The "Echophone" is a singularly unusual and historic machine from the earliest years of the phonograph as a home entertainment device. At a time when the cheapest Columbia Graphophone (the "N") cost $40, and the least expensive Edison Phonograph (the "Spring Motor") was $75, Amet's Echophone was priced at a mere $5 - $10. (It would be another two years before Columbia brought such inexpensively-priced machines (the "B" and "Q") to the mass market.

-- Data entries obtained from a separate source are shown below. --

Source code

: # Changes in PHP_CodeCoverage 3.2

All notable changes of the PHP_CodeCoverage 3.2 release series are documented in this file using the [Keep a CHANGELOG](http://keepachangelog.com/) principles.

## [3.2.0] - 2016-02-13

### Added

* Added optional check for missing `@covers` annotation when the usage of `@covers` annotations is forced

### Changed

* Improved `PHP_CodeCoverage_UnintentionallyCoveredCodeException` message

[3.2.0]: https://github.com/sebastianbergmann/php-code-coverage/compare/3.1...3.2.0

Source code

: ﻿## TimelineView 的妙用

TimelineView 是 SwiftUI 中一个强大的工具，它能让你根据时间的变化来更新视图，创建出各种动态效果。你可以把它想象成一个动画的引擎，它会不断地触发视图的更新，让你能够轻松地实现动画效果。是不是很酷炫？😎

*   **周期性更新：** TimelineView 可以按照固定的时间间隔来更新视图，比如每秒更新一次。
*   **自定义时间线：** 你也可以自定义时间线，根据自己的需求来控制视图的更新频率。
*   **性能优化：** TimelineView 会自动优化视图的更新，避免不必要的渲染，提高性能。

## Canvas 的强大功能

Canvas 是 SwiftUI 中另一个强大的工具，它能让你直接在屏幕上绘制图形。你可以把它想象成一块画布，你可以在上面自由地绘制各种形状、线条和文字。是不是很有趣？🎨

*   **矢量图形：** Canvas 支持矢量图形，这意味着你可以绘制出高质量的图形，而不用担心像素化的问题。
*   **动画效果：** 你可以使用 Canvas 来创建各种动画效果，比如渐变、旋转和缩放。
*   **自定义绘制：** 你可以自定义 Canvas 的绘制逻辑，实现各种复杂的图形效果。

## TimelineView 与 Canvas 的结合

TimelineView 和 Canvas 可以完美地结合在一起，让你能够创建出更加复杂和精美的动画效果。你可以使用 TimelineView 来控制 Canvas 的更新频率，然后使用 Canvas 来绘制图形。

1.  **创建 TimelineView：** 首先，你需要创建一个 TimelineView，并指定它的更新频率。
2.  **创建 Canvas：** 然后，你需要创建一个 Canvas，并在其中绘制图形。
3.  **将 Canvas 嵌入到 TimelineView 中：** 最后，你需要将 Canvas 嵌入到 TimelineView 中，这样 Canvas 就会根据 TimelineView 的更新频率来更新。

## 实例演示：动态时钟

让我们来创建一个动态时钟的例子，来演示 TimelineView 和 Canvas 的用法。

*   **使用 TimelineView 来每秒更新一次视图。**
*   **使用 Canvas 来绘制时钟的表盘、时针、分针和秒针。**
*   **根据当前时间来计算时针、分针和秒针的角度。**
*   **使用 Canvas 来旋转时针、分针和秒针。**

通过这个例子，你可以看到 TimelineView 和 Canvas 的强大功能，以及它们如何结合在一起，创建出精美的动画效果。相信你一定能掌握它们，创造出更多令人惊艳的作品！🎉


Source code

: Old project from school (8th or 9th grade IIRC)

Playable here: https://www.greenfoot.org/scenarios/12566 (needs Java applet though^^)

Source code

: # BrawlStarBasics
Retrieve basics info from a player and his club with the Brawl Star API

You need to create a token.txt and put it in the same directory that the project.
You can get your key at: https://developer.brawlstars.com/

Amet was an Illinois inventor who patented a spring motor for phonographs in 1891, and assembled spring-driven phonographs in 1894 by combining his motors with the topworks from Edison and Columbia electric machines. Given that he was a pioneer of spring-driven motors, it seems odd indeed that Amet went to a clockmaker, the Waterbury Clock Co., for the motor to power his own phonograph! First marketed in 1896, the earliest Echophones had string-driven mandrels made of wood, with a deeply cut-out center in an attempt to evade Edison's tapering mandrel patent. Very soon thereafter Amet switched to mandrels made of black gutta percha, with a smaller indentation. The tonearm is a fragile glass tube with a stylus formed at the tip, mounted to a crude bellows-type reproducer made of wood and rubber, and fixed to a wooden post. (Despite its singularly odd construction, this reproducer works surprisingly well.) It could be fitted with either a small, very lightweight horn as seen here, or eartubes.

Amet's primitive phonograph very quickly inspired the wrath of the Columbia Graphophone interests, who sued Amet for patent violations and won a permanent injunction in late 1896. Amet's enterprise was driven out of existence, while Columbia took possession of the remaining stocks of Echophones. Most of these were given away as premiums to solicit new subscribers to magazines such as Leslies Illustrated News, while some were sold by a Chicago mail-order dealer (see advertisement below). The Echophone had only a very brief existence before fading into rapid oblivion, and few of these very fragile little machines have survived.

This 1897 advertisement shows the Echophone with gutta percha mandrel. The angle of the horn is an artist's interpretation -- while most phonographs had horns that angled upward, the Echophone horn pointed straight. (Although $5 sounds like quite a bargain, in the 1890s that was a substantial sum, equal to over $125 in today's money.)